22nd April 2011
You’ll recall our first day in Hobart was spent largely in a crummy backpacker room listening to the rain nailing down the roof above us? Well, it was mostly dry on our return but it was also Good Friday. It seems that in Australia that’s akin to Christmas Day and so absolutely everything was closed except for a little enclave of restaurants in the touristy harbour area. So in hindsight giving ourselves a final day in Hobart was a poor idea. Eventually we drove up to Mt Wellington. This was actually very cool, in both senses. Just twenty minutes drive from the city and the temperature had dropped to freezing with a biting wind and flurries of snow spraying in our face. And the sweeping views of tiny Hobart and the bay areas below were absolutely stunning.
Looking back over our Tasmania blogs, I haven’t really laid out properly where we’ve been. So for posterity, our route north rambled through the little Georgian town of Richmond and several wine tastings, then out west to Mt Field NP, where we stayed at the Giant’s Table in Maydena in a cosy cabin. Next day was an epic drive around the western wilderness (via bleak Queenstown) to Mountain Valley Wilderness for three nights of devil watching – this is somewhere in the north-west, south of Devonport. It doesn’t look like one of the wildest part of Tasmania on the map, but it truly is.
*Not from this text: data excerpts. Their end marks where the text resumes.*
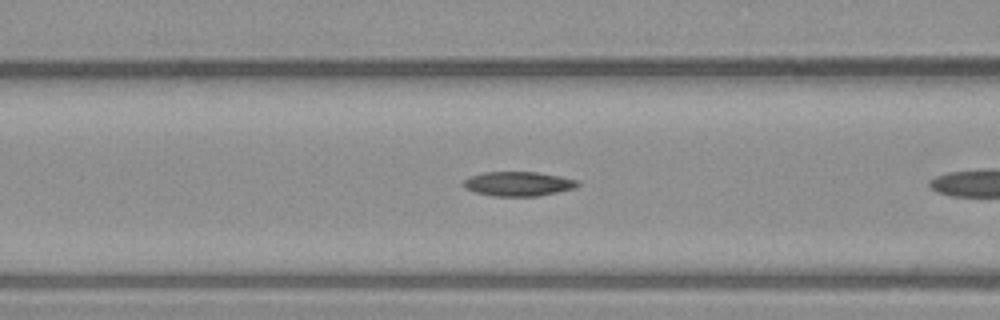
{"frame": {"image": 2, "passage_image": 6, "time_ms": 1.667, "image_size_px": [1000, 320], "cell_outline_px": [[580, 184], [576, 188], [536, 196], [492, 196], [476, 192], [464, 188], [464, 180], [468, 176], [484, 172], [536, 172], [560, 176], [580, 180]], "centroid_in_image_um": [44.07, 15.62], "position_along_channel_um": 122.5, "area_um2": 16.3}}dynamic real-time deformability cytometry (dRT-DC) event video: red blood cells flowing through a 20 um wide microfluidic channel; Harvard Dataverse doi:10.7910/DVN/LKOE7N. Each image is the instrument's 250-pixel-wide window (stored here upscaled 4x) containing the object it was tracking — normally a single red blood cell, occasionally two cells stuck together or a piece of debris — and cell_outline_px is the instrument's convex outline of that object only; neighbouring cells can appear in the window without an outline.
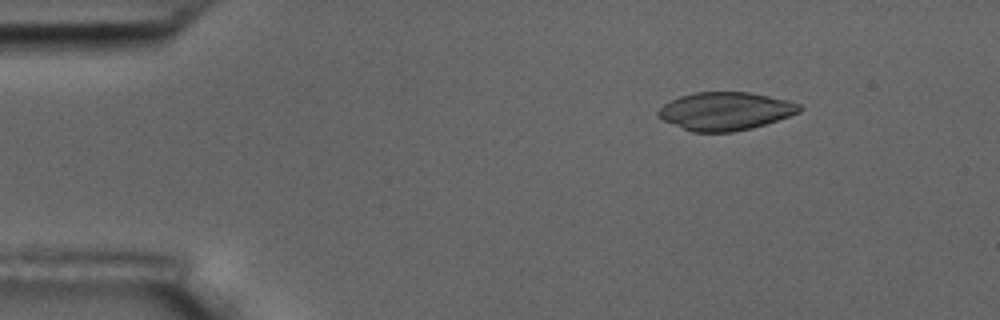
{"species": "common noctule bat (a hibernating species)", "species_latin": "Nyctalus noctula", "temperature_condition": "room temperature", "stored_images_in_passage": 6, "camera_frame_rate_fps": 3000, "um_per_image_px": 0.085, "animal": {"sex": "male", "body_mass_g": 17.5, "forearm_length_mm": 52.3}, "frame": {"image": 1, "passage_image": 2, "time_ms": 1.333, "image_size_px": [1000, 320], "cell_outline_px": [[804, 108], [800, 112], [752, 128], [732, 132], [692, 132], [664, 120], [656, 116], [656, 112], [664, 104], [680, 96], [696, 92], [748, 92], [788, 100], [800, 104]], "centroid_in_image_um": [61.66, 9.44], "position_along_channel_um": 23.3, "area_um2": 31.15}}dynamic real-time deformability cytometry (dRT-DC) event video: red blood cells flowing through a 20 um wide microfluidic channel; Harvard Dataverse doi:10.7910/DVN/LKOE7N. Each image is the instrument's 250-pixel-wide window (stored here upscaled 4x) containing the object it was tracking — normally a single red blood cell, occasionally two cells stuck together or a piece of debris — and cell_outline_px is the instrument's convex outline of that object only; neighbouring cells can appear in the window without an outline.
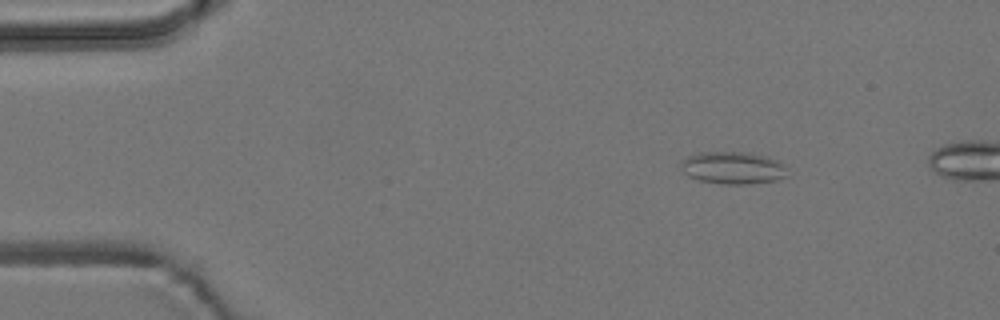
{"species": "common noctule bat (a hibernating species)", "species_latin": "Nyctalus noctula", "temperature_condition": "room temperature", "stored_images_in_passage": 5, "camera_frame_rate_fps": 3000, "um_per_image_px": 0.085, "animal": {"sex": "male", "body_mass_g": 19.2, "forearm_length_mm": 51.8}, "frame": {"image": 1, "passage_image": 2, "time_ms": 1.333, "image_size_px": [1000, 320], "cell_outline_px": [[788, 176], [776, 180], [744, 184], [724, 184], [700, 180], [688, 176], [680, 168], [680, 160], [688, 156], [700, 152], [748, 152], [764, 156], [776, 160], [784, 168]], "centroid_in_image_um": [62.23, 14.26], "position_along_channel_um": 22.8, "area_um2": 19.88}}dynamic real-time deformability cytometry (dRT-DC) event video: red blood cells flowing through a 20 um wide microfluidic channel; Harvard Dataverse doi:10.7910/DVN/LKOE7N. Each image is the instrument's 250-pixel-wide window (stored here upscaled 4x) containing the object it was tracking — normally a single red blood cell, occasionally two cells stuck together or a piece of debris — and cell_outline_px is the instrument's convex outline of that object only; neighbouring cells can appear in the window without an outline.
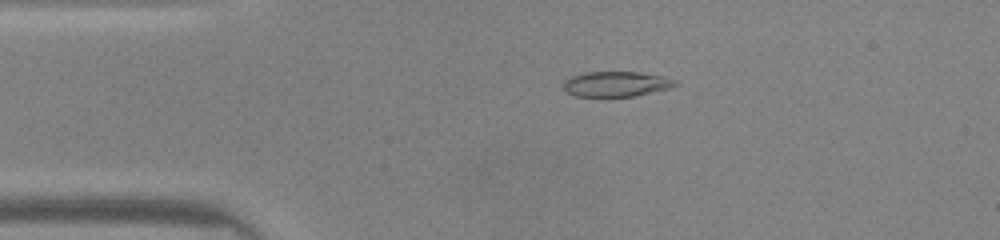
{"species": "common noctule bat (a hibernating species)", "species_latin": "Nyctalus noctula", "temperature_condition": "warm", "stored_images_in_passage": 43, "camera_frame_rate_fps": 3000, "um_per_image_px": 0.085, "animal": {"sex": "male", "body_mass_g": 20.0, "forearm_length_mm": 53.3}, "frame": {"image": 1, "passage_image": 5, "time_ms": 1.333, "image_size_px": [1000, 240], "cell_outline_px": [[680, 84], [672, 88], [636, 96], [576, 96], [568, 92], [564, 88], [564, 80], [572, 76], [584, 72], [640, 72], [660, 76], [676, 80]], "centroid_in_image_um": [52.42, 7.14], "position_along_channel_um": 32.6, "area_um2": 16.42}}
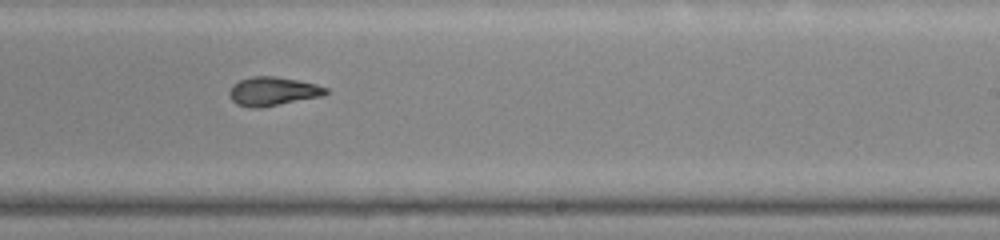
{"frame": {"image": 2, "passage_image": 24, "time_ms": 7.667, "image_size_px": [1000, 240], "cell_outline_px": [[328, 92], [320, 96], [260, 108], [252, 108], [236, 104], [228, 96], [228, 92], [232, 84], [240, 80], [252, 76], [276, 76], [316, 84], [328, 88]], "centroid_in_image_um": [23.13, 7.76], "position_along_channel_um": 265.9, "area_um2": 16.13}}
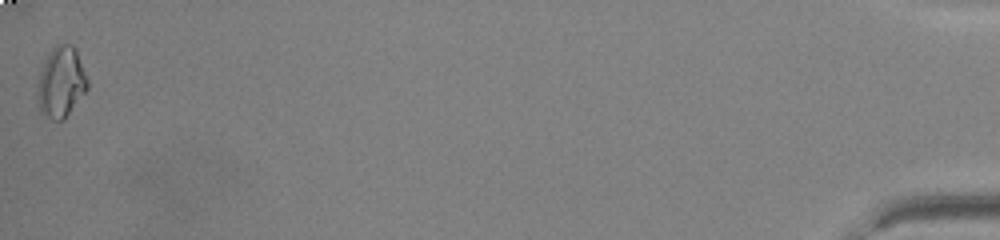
{"frame": {"image": 3, "passage_image": 43, "time_ms": 14.0, "image_size_px": [1000, 240], "cell_outline_px": [[88, 88], [64, 120], [52, 120], [40, 112], [36, 92], [40, 72], [48, 52], [56, 44], [72, 44], [76, 48], [88, 80]], "centroid_in_image_um": [5.19, 6.98], "position_along_channel_um": 430.0, "area_um2": 20.75}, "authors_computed_cell_mechanics": {"area_um2": 16.6464, "velocity_mm_per_s": 4.2329, "shape_relaxation_time_tau1_ms": null, "shape_relaxation_time_tau2_ms": 1.4867, "deformation_change_tau1": null, "deformation_change_tau2": 0.0521}}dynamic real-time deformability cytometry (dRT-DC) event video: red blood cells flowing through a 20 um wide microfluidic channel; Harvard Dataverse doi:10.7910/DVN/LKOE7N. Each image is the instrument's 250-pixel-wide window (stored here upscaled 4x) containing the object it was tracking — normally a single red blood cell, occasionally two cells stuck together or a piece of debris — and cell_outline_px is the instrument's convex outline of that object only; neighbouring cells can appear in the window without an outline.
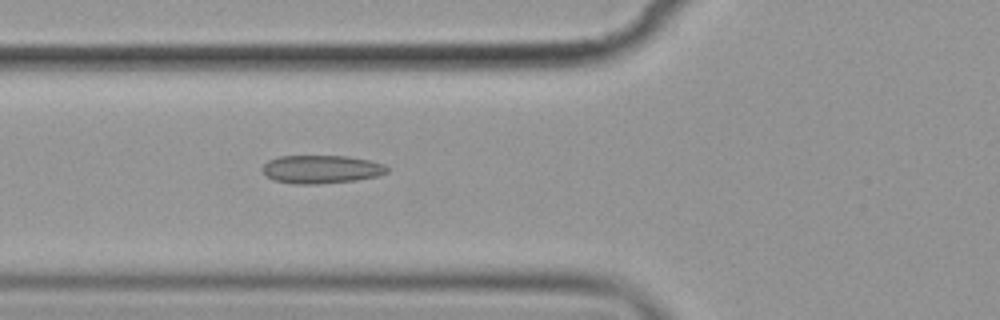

After this we headed north-east to visit Narawntapu NP and then stopped in a drab motel in Beauty Point on the Tamar estuary. Fairly horrid fish-and-chips in a crummy motel room, yay. Next day we rambled around the Tamar Valley and found it very average (and yes, it was sunny), there are far more picturesque landscapes in England or Tasmania for that matter. Launceston was lunch. We ended up out at Scotsdale in the north-east, not really a tourist town but the mammal-watching is meant to be good. On balance, probably not worth the long detour.
Having hardly planned our tour, we then decided to drive back into the north-west to visit Cradle Mountain. We picked Mole Creek to stay in, so we could visit Trowunna Wildlife Sanctuary there. I like Mole Creek, and particularly the lovely Old Wesleydale (which was by no means the only lovely Georgian property we saw, and Tasmania certainly makes the best impersonation of the English countryside I’ve seen anywhere). After two nights around there, we drove south across the majestically scenic Central Highlands and ended up back at Giant’s Table where our cabin was sadly less cosy and lacked a wood-burning stove.
That was our last night, today we returned to Hobart and now await a 22:20 flight to Melbourne. I’m sure it’s a very lovely city but between the weather and the public holiday we’ve really seen absolutely nothing of it. Unlucky Hobart.